§ Work required: Copy out the rows below with every "heridos" changed to "lesionados" and everything else left as it is. Leave out the pictures.

§ Material supplied:
====================
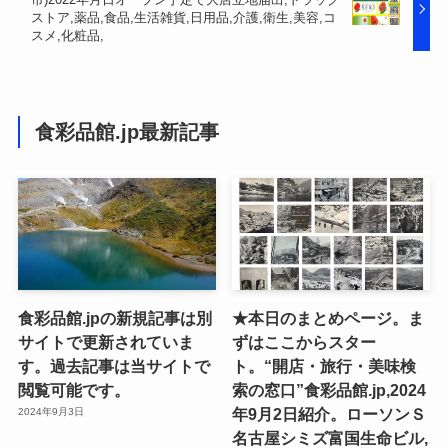
ストア,薬品,食品,生活雑貨,日用品,介護,衛生,美容,コ
スメ,化粧品,
食彩品館.jp最新記事
食彩品館.jpの新規記事は別
★本日のまとめページ。ま
サイトで更新されていま
ずはここからスター
す。過去記事は当サイトで
ト。“開店・旅行・美味検
閲覧可能です。
索の窓口”食彩品館.jp,2024
年9月2日紹介。ローソンＳ
2024年9月3日
名古屋シミズ富国生命ビル,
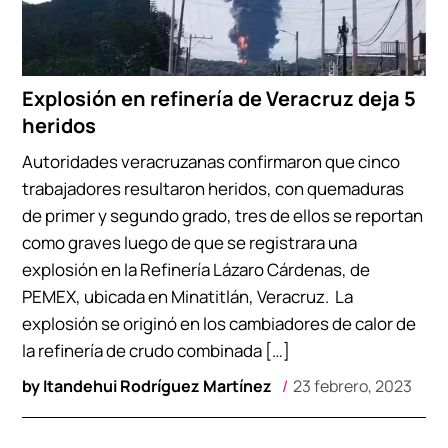
Explosión en refinería de Veracruz deja 5
heridos
Autoridades veracruzanas confirmaron que cinco
trabajadores resultaron heridos, con quemaduras
de primer y segundo grado, tres de ellos se reportan
como graves luego de que se registrara una
explosión en la Refinería Lázaro Cárdenas, de
PEMEX, ubicada en Minatitlán, Veracruz. La
explosión se originó en los cambiadores de calor de
la refinería de crudo combinada […]
by
Itandehui Rodríguez Martínez
23 febrero, 2023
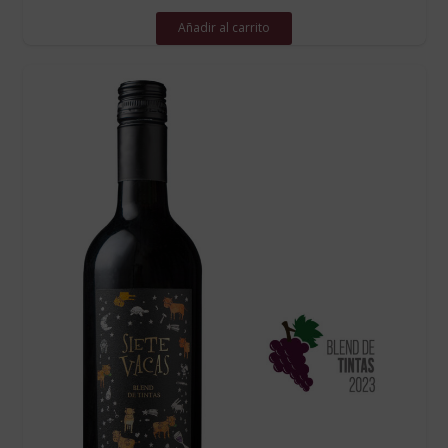
Añadir al carrito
====================
§ Expected answer:
ストア,薬品,食品,生活雑貨,日用品,介護,衛生,美容,コ
スメ,化粧品,
食彩品館.jp最新記事
食彩品館.jpの新規記事は別
★本日のまとめページ。ま
サイトで更新されていま
ずはここからスター
す。過去記事は当サイトで
ト。“開店・旅行・美味検
閲覧可能です。
索の窓口”食彩品館.jp,2024
年9月2日紹介。ローソンＳ
2024年9月3日
名古屋シミズ富国生命ビル,
Explosión en refinería de Veracruz deja 5
lesionados
Autoridades veracruzanas confirmaron que cinco
trabajadores resultaron lesionados, con quemaduras
de primer y segundo grado, tres de ellos se reportan
como graves luego de que se registrara una
explosión en la Refinería Lázaro Cárdenas, de
PEMEX, ubicada en Minatitlán, Veracruz. La
explosión se originó en los cambiadores de calor de
la refinería de crudo combinada […]
by
Itandehui Rodríguez Martínez
23 febrero, 2023
Añadir al carrito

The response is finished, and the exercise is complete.